**Exercise aim**
Count how many of the lines below contain the string "upper", and reply with that number alone.

*** Begin section ***

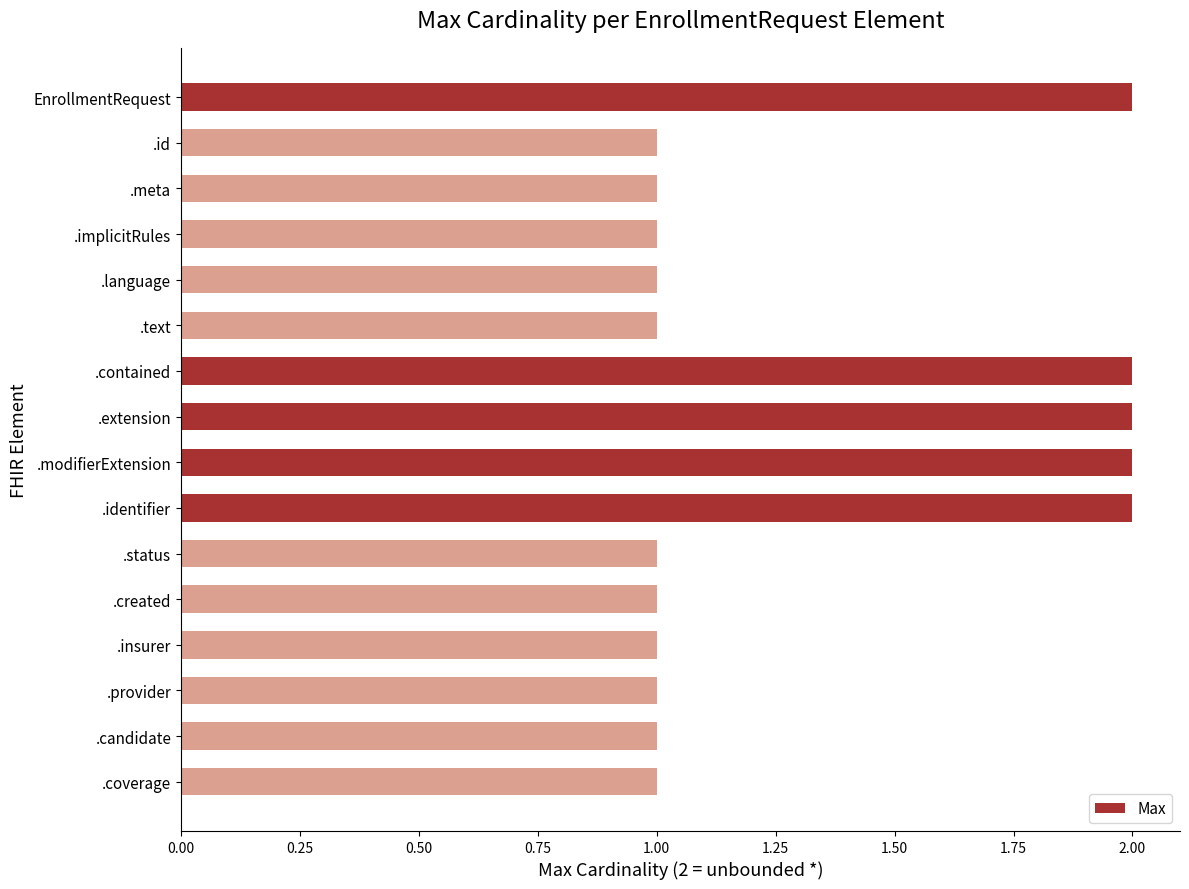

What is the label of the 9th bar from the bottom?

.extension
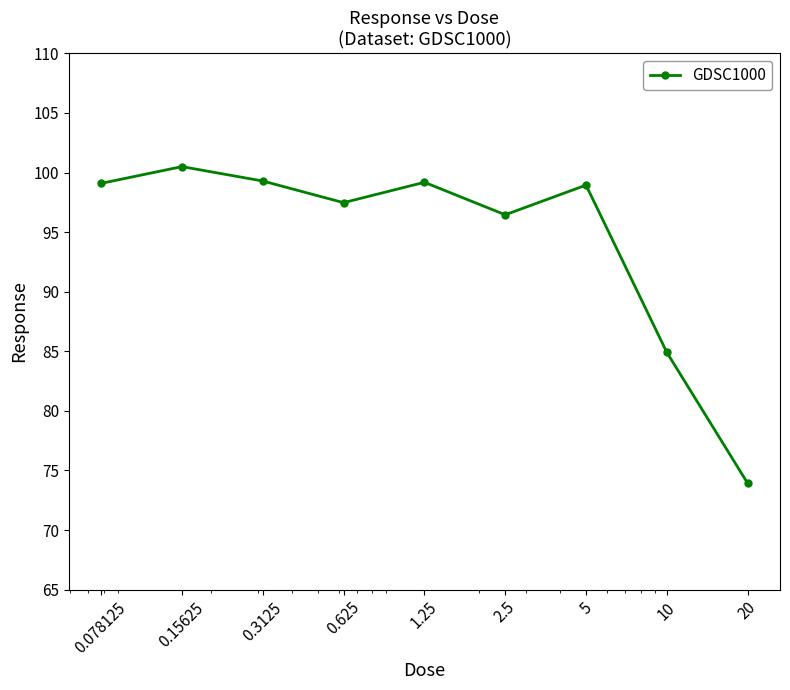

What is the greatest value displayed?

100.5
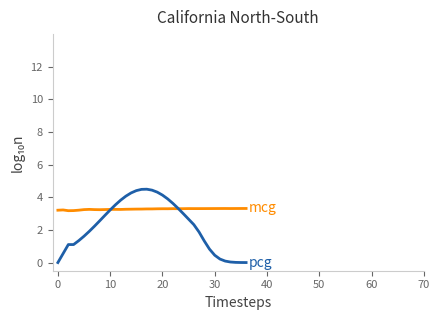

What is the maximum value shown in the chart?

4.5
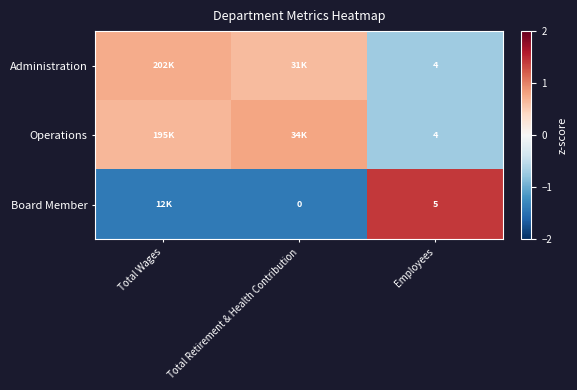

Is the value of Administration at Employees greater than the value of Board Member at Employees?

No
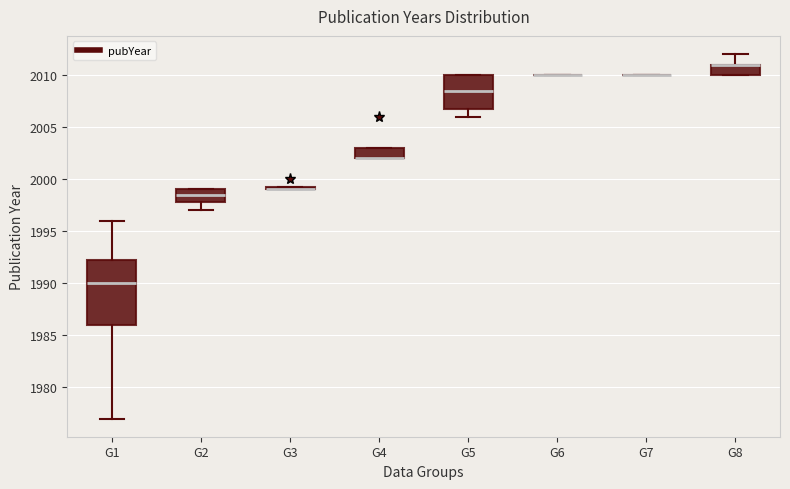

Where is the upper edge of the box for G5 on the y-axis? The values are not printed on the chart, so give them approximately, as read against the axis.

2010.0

*** End section ***

**Reply to the exercise**
1